Texan works to impeach president

Man says reaction is generally positive, despite recent threat

Since he arrived in Lawrence a week ago to collect signatures from people who would like to see President Bush impeached, Jim Goodnow has received a mostly positive or at least tolerant response.

“There have been 15 peace signs for every one-fingered salute,” Goodnow, 67, said Thursday as he sat at tables filled with petition lists in South Park.

Goodnow has been with his bus, which he calls the Yellow Rose, during most of his stay in Lawrence. The old bus has anti-war slogans and other signs painted on it, and Goodnow has been driving for most of the past year across the country as part of a grass-roots effort to gauge support for a Bush impeachment. In July, Goodnow, and others like him calling themselves the Committee to Impeach President Bush, started collecting petitions.

Goodnow did the same thing 33 years ago in an effort to get Congress to impeach President Nixon because of the Watergate scandal. Nixon ended up resigning instead of facing impeachment.

“I never thought I’d be doing this again,” said Goodnow, of Terlingua, Texas. “Bush makes Nixon look like a Boy Scout.”

Jim Goodnow, of Terlingua, Texas, stands in front of his silverstreak bus Thursday in South Park. Goodnow is traveling the country collecting signatures to impeach President Bush.

Bush should be impeached because of “lies and deceptions” in taking the United States to war in Iraq, Goodnow said. He also says that the Bush administration is breaking the law with its domestic surveillance activities.

Goodnow said he’s collected several thousand signatures during his travels the past few months and others like him have collected thousands more. Those petitions will eventually be collected and turned over to Congress, he said. It’s a way to make sure Congress knows how upset the country is, Goodnow said.

“The people are fed up,” he said.

But some don’t particularly care for Goodnow’s cause.

About 9:30 p.m. Wednesday near Ninth and Vermont streets, a man in a late model car stopped and issued a threat, Goodnow said. The man called him a derogatory name and directed him to get out of town in 30 minutes or face “serious consequences.” The man was possibly in his 50s, dressed in a sports shirt and wore glasses, Goodnow said.

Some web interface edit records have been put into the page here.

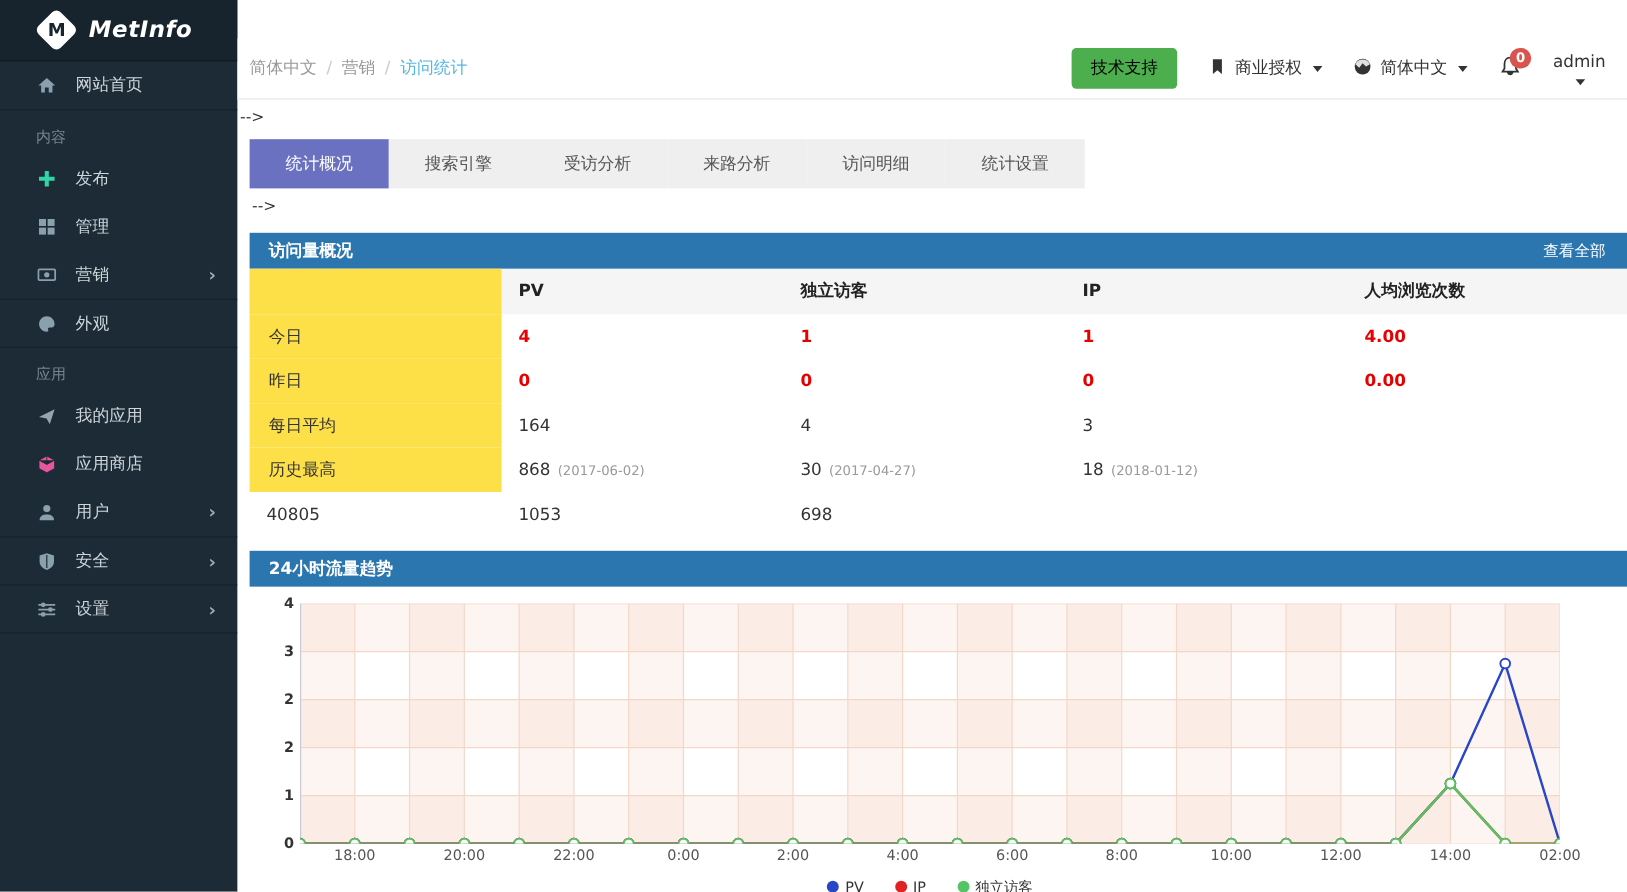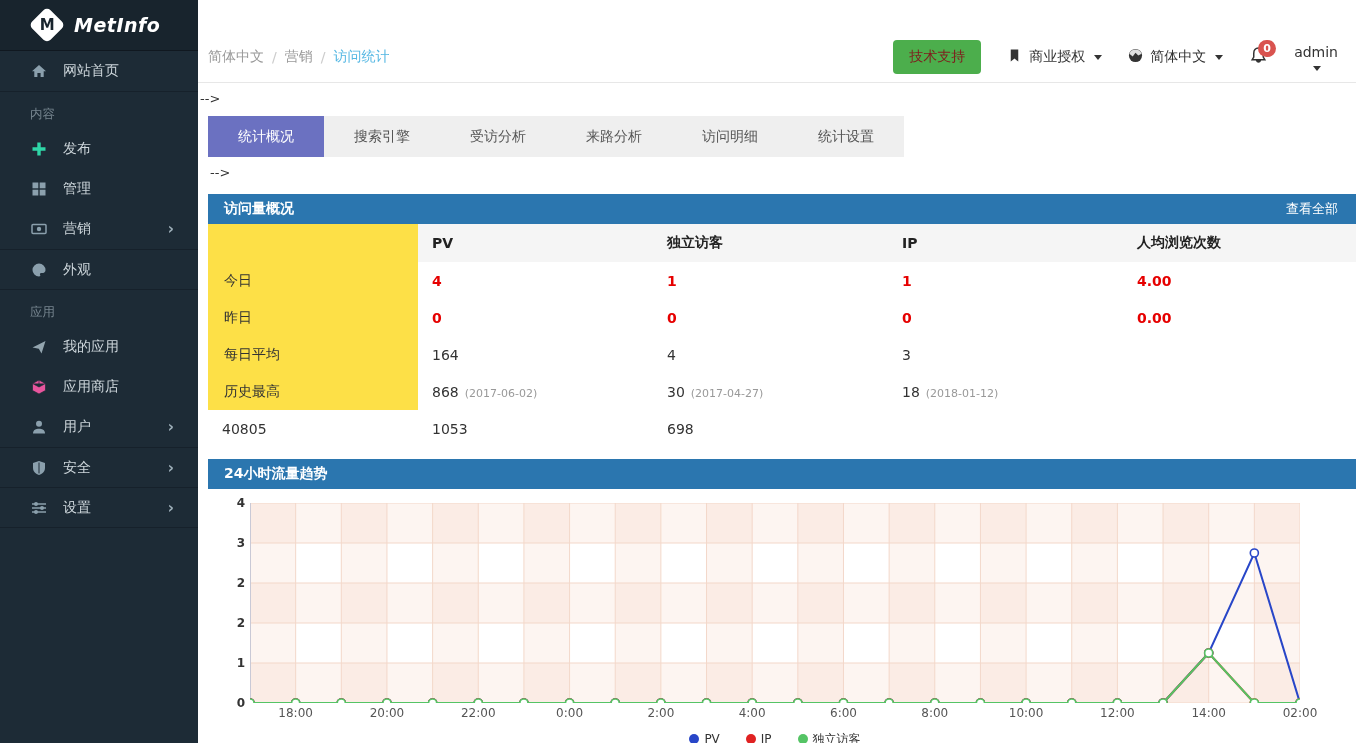--- a/index.html
+++ b/index.html
@@ -11,41 +11,41 @@
     background:#1d2b36; color:#cdd6db; }
   .logo-row { height:51px; display:flex; align-items:center; padding-left:34px;
     background:#18242d; border-bottom:1px solid #101820; }
   .logo-diamond { width:26px; height:26px; background:#fff; border-radius:5px;
     transform:rotate(45deg); display:flex; align-items:center; justify-content:center; }
   .logo-diamond span { transform:rotate(-45deg); font-weight:bold; font-size:15px; color:#18242d; }
   .logo-text { color:#fff; font-weight:bold; font-style:italic; font-size:19px; margin-left:14px; letter-spacing:.5px; }
   .nav-group { border-bottom:1px solid #16212b; }
   .nav-group.plain { border-bottom:none; }
   .nav-section-label { padding:14px 0 6px 30px; font-size:12.5px; color:#76858f; }
-  .nav-item { height:40px; display:flex; align-items:center; padding:0 24px 0 30px;
+  .nav-item { height:40px; display:flex; align-items:center; padding:0 18px 0 30px;
     cursor:pointer; font-size:14px; }
   .nav-group.bordered .nav-item { border-top:1px solid #16212b; }
   .nav-group.bordered .nav-item:first-child { border-top:none; }
   .nav-item .ico { width:17px; height:17px; margin-right:16px; flex:none;
     display:inline-flex; align-items:center; justify-content:center; }
   .nav-item .ico svg { width:16px; height:16px; }
   .nav-item .lbl { flex:1; color:#cdd6db; }
   .nav-item .chev { color:#9fb0ba; font-size:15px; font-weight:bold; }
 
   
   .main { position:absolute; left:198px; top:0; width:1158px; height:743px; background:#fff; }
 
   .topbar { height:51px; background:#fff; border-bottom:1px solid #e7e7e7;
     display:flex; align-items:center; padding:0 18px 0 10px;margin-top:32px; }
   .breadcrumb { font-size:14px; color:#999; display:flex; gap:8px; align-items:center; }
   .breadcrumb .crumb { color:#999; cursor:pointer; }
   .breadcrumb .sep { color:#ccc; }
   .breadcrumb .crumb.current { color:#54b7e3; }
   .topbar-right { margin-left:auto; display:flex; align-items:center; gap:26px; }
-  .btn-support { background:#4cae4c; color:#7f1d1d; border:none; border-radius:4px;
+  .btn-support { background:#4cae4c; color:#000000; border:none; border-radius:4px;
     padding:8px 16px; font-size:14px; cursor:pointer; font-family:inherit; }
   .top-link { display:flex; align-items:center; gap:7px; font-size:14px; color:#333; cursor:pointer; }
   .top-link svg { width:15px; height:15px; }
   .caret { width:0; height:0; border-left:4px solid transparent; border-right:4px solid transparent;
     border-top:5px solid #333; display:inline-block; margin-left:2px; }
   .bell-wrap { position:relative; cursor:pointer; }
   .bell-wrap svg { width:19px; height:19px; }
   .badge { position:absolute; top:-6px; left:9px; background:#d9534f; color:#fff;
     border-radius:9px; font-size:11px; min-width:18px; height:17px; line-height:17px;
     text-align:center; padding:0 4px; font-weight:bold; }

Goodnow called Lawrence Police. Although no details about the incident were available Thursday afternoon, a police spokeswoman did confirm that officers responded to a threat call in that area.

The incident angered Deb Rowden, a Lawrence woman who talked to Goodnow Thursday morning at Wheatfield’s Bakery, 904 Vt.

“At first I was scared; then when I was driving home I got mad,” Rowden said. “I don’t appreciate that someone was threatened.”